In environments that have a very high NVPS (3500+), disaster recovery can be very difficult with the current way that Proxies send data to Zabbix. I recently had a situation where my Zabbix DB went offline for a long period of time (about 2 hours). During that time, the proxies cached data as they should. The real Zabbix problem came when my database came back online:
1. I have 19 proxies. During the time that Zabbix was down 12 of those proxies had each cached roughly 1.5 million values. The remaining 7 proxies all had somewhere around 500k values. The total number of values was in the neighborhood of 21.5 million.
2. When the database came back online, the Zabbix Server connected to it just fine and started acting normally.
3. When the proxies realized they could send their data, they all started sending it as fast as they possibly could (1000 values at a time).
4. The server couldn't handle the huge amount of data coming in from the proxies. The history cache filled up and all the history synchers became busy.
5. Once #4 occurred, the overall NVPS of the system fell below normal levels. Usually it was about 3500-4000 on average. It fell to below 2000 NVPS.
6. I waited a good 30 minutes or so to see if Zabbix could recover, but the proxies kept pounding the server. It became so bad that all of my proxies started collecting data faster than they could send it.
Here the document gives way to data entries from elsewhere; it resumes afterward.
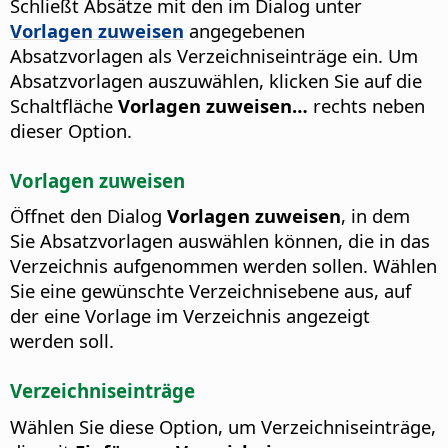
Schließt Absätze mit den im Dialog unter
Vorlagen zuweisen
angegebenen
Absatzvorlagen als Verzeichniseinträge ein. Um
Absatzvorlagen auszuwählen, klicken Sie auf die
Schaltfläche
Vorlagen zuweisen…
rechts neben
dieser Option.
Vorlagen zuweisen
Öffnet den Dialog
Vorlagen zuweisen
, in dem
Sie Absatzvorlagen auswählen können, die in das
Verzeichnis aufgenommen werden sollen. Wählen
Sie eine gewünschte Verzeichnisebene aus, auf
der eine Vorlage im Verzeichnis angezeigt
werden soll.
Verzeichniseinträge
Wählen Sie diese Option, um Verzeichniseinträge,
7. Because of #6, there was no way that Zabbix could possibly ever recover on its own. I was left with two options: Truncate history on the proxies (wasn't an option I could take) or shut off most of the proxies to give the remaining ones an actual chance to send their data. I ended up going with the latter (because I couldn't do the former).
8. As proxies finished sending in their data, I would start up 2 more and let them catch up. I followed that procedure until all my proxies were caught up. The whole catch up process took about 2 hours.
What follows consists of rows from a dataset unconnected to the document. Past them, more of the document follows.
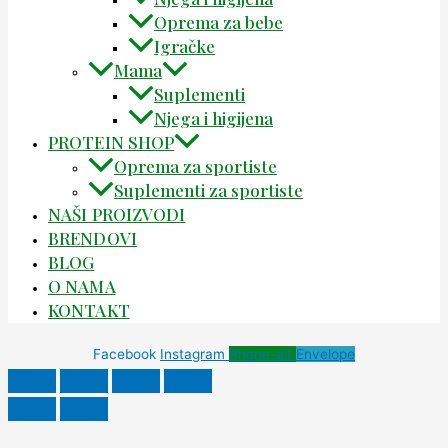
Oprema za bebe
Igračke
Mama
Suplementi
Njega i higijena
PROTEIN SHOP
Oprema za sportiste
Suplementi za sportiste
NAŠI PROIZVODI
BRENDOVI
BLOG
O NAMA
KONTAKT
Facebook
Instagram
Phone-alt
Envelope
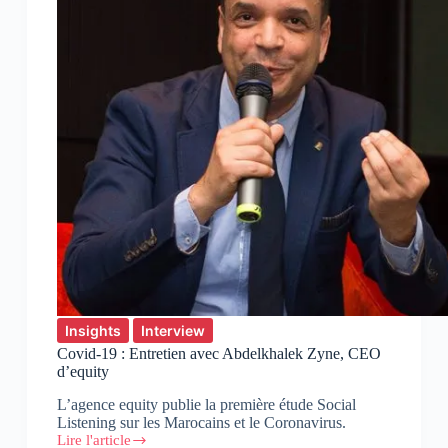
Insights
Interview
Covid-19 : Entretien avec Abdelkhalek Zyne, CEO
d’equity
L’agence equity publie la première étude Social
Listening sur les Marocains et le Coronavirus.
Lire l'article
Covid-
9. Because of Zabbix's lack of ability to control a large influx of data, I had several thousand hosts that weren't being monitored during the whole catch-up period. That's unacceptable.
I can understand a large quanitity of data taking time to come into the Zabbix server, but at the very least Zabbix should have the intelligence to control that flow of data. If the Proxy and Server daemons were able to communicate with one another to pass health statistics on the server, then the server could notify a proxy to slow down on the amount of data it is sending in or speed up if it could handle more. Maybe even cut off the flow of data from proxies until the history cache reached a certain amount of space free or something.
In this case, the DB was not a bottleneck. As usual in my system, disk IO was normal, CPU was fine and memory was fine. The zabbix server just starts freaking out when it gets too much data and it doesn't know how to handle it (and can't communicate its problems to the source of the data).
To be fair, my load testing for Zabbix 2.0.x showed that it can only realiably handle about 12,500 NVPS, but at the same time, this was a disaster recovery situation, not normal operation. In this case, I had no way of controlling the flow of data other than shutting off proxies.
By the way, my Zabbix 2.2.x load testing showed that it could reliably handle about 30,000 NVPS, but the same problem will still occur in a distaster recovery situation.